Entries supplied
* * * *
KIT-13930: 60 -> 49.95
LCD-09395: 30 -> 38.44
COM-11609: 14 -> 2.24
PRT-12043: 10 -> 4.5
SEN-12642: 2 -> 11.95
* * * *
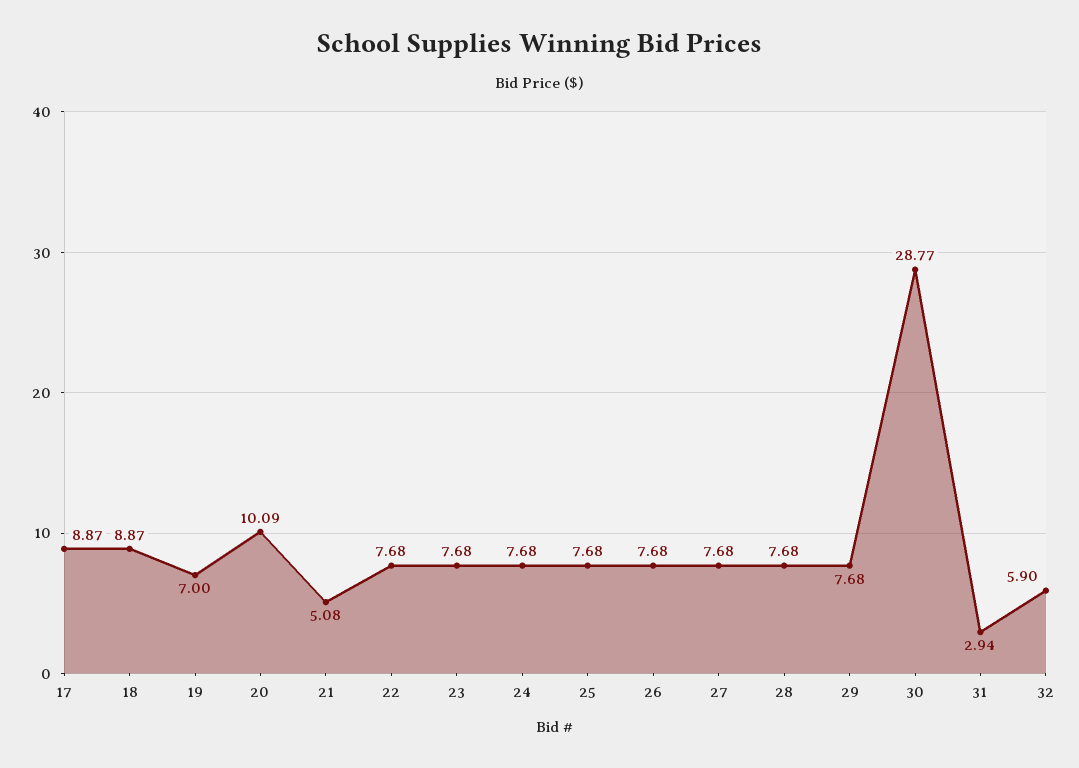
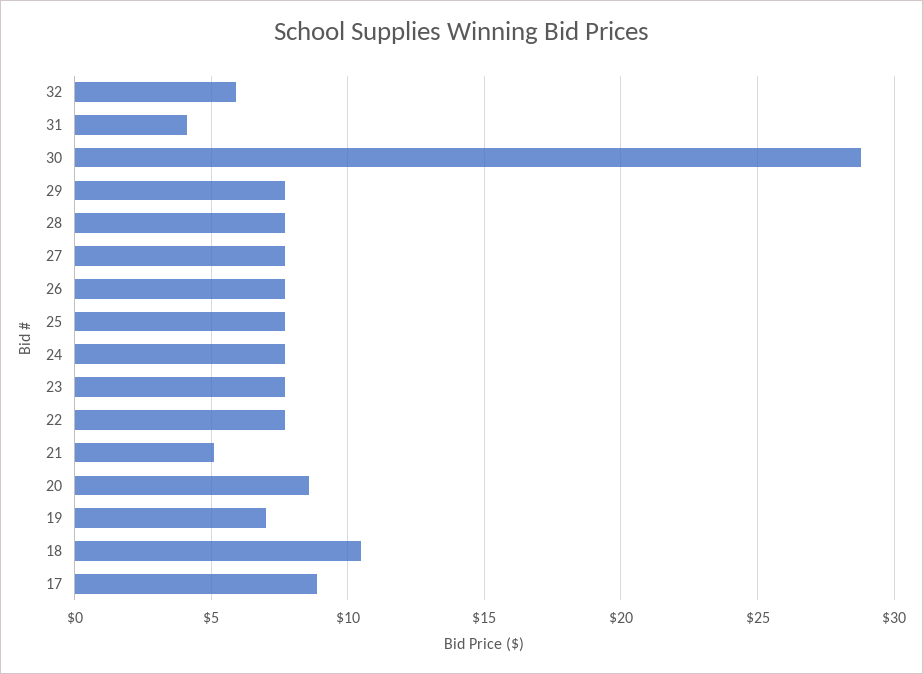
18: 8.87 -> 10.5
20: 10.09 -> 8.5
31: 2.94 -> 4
* * * *
Please copy, exactly as written, every line in the listing above from the line with "KIT-13930: 60 -> 49.95" up to and including the line with "SEN-12642: 2 -> 11.95".

Solution for this task
KIT-13930: 60 -> 49.95
LCD-09395: 30 -> 38.44
COM-11609: 14 -> 2.24
PRT-12043: 10 -> 4.5
SEN-12642: 2 -> 11.95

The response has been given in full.